Second, it gives the state some leverage in trying to control domestic prices. An important government priority is that domestic air travel be affordable: cheap tickets grease the wheels of the economy because they mean more flights, more tourism, more business deals, more conferences. If prices cannot be controlled due to weak regulatory oversight, it can at least be attempted through other means. In 2019, air travel dropped in Indonesia. This means Garuda’s operating expenses were lower, but it didn’t show up in cheaper tickets. Ticket prices actually increased. Essentially Garuda acted like a profit-maximizing company in 2019, and made a tidy return.

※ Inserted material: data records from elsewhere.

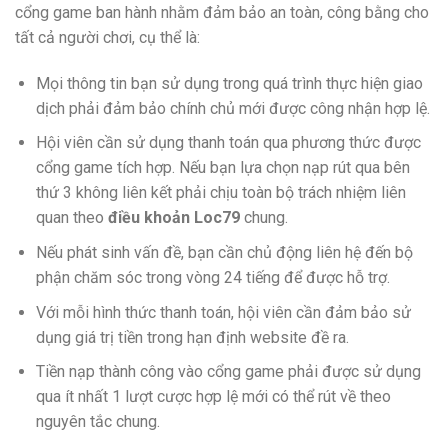
cổng game ban hành nhằm đảm bảo an toàn, công bằng cho
tất cả người chơi, cụ thể là:
Mọi thông tin bạn sử dụng trong quá trình thực hiện giao
dịch phải đảm bảo chính chủ mới được công nhận hợp lệ.
Hội viên cần sử dụng thanh toán qua phương thức được
cổng game tích hợp. Nếu bạn lựa chọn nạp rút qua bên
thứ 3 không liên kết phải chịu toàn bộ trách nhiệm liên
quan theo
điều khoản Loc79
chung.
Nếu phát sinh vấn đề, bạn cần chủ động liên hệ đến bộ
phận chăm sóc trong vòng 24 tiếng để được hỗ trợ.
Với mỗi hình thức thanh toán, hội viên cần đảm bảo sử
dụng giá trị tiền trong hạn định website đề ra.
Tiền nạp thành công vào cổng game phải được sử dụng
qua ít nhất 1 lượt cược hợp lệ mới có thể rút về theo
nguyên tắc chung.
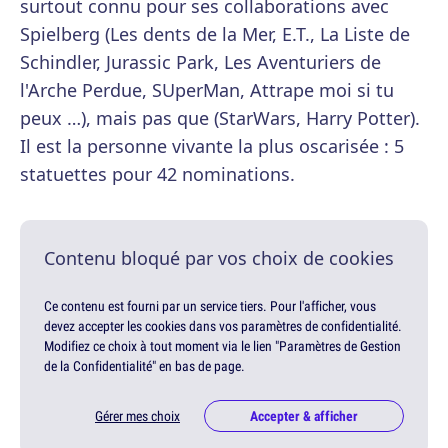
surtout connu pour ses collaborations avec
Spielberg (Les dents de la Mer, E.T., La Liste de
Schindler, Jurassic Park, Les Aventuriers de
l'Arche Perdue, SUperMan, Attrape moi si tu
peux …), mais pas que (StarWars, Harry Potter).
Il est la personne vivante la plus oscarisée : 5
statuettes pour 42 nominations.
Contenu bloqué par vos choix de cookies
Ce contenu est fourni par un service tiers. Pour l'afficher, vous
devez accepter les cookies dans vos paramètres de confidentialité.
Modifiez ce choix à tout moment via le lien "Paramètres de Gestion
de la Confidentialité" en bas de page.
Gérer mes choix
Accepter & afficher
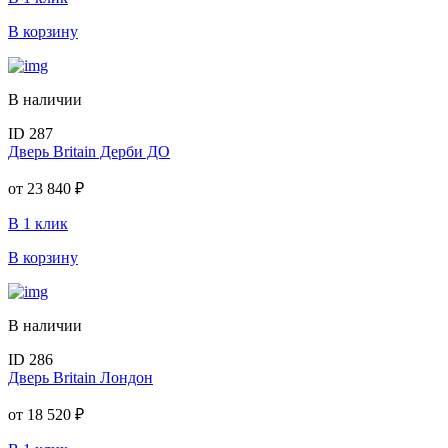
В корзину
В наличии
ID 287
Дверь Britain Дерби ДО
от
23 840 ₽
В 1 клик
В корзину
В наличии
ID 286
Дверь Britain Лондон
от
18 520 ₽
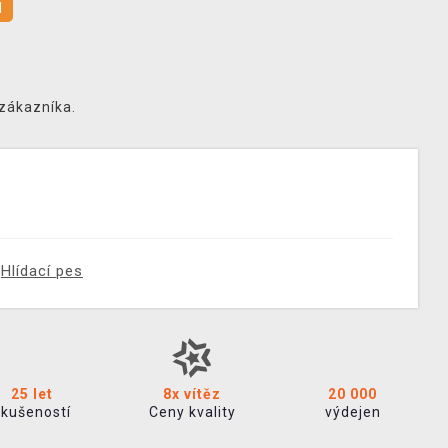
l
 zákazníka.
Hlídací pes
25 let
8x vítěz
20 000
zkušeností
Ceny kvality
výdejen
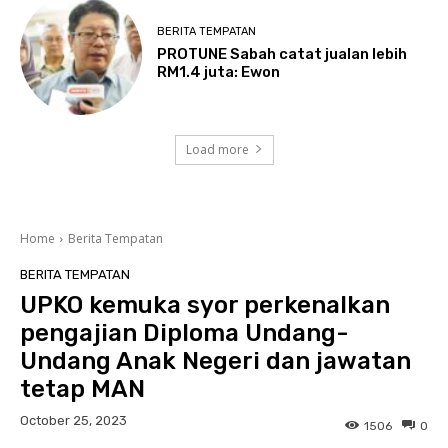
BERITA TEMPATAN
PROTUNE Sabah catat jualan lebih
RM1.4 juta: Ewon
Load more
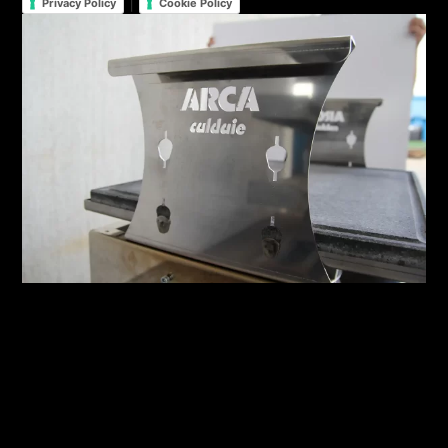
|
Privacy Policy
Cookie Policy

But I’m not sure that is what its majority shareholder, the government of Indonesia, wanted. This is purely conjecture on my part, but it does seem a little coincidental that in 2019, while Garuda was booking big profits and ignoring government orders to lower prices, the airline was forced to re-state its 2018 earnings. It had to do with the way future revenue from a contract was booked on the income statement. In other words, it’s the kind of accounting thing that if the Board of Commissioners and financial regulators wanted to, they maybe could have let slide but they didn’t. And after that, airfares did start to come down a bit.
Garuda is often caught in this kind of identity crisis, where it’s meant to be both a viable profit-seeking business while also serving important strategic functions for the economy and the state. And these mandates can be at odds with one another, as in the case of higher ticket prices. Ultimately, it is difficult for the government to actually set prices. But when the government is also the majority shareholder, it creates less pressure for Garuda to be super profitable. This goes against a lot of our basic instincts about businesses and how they should behave but I think it’s important, especially now as Garuda struggles financially, to widen our understanding of state-owned companies and the role they play in mixed state capitalist economies like Indonesia’s.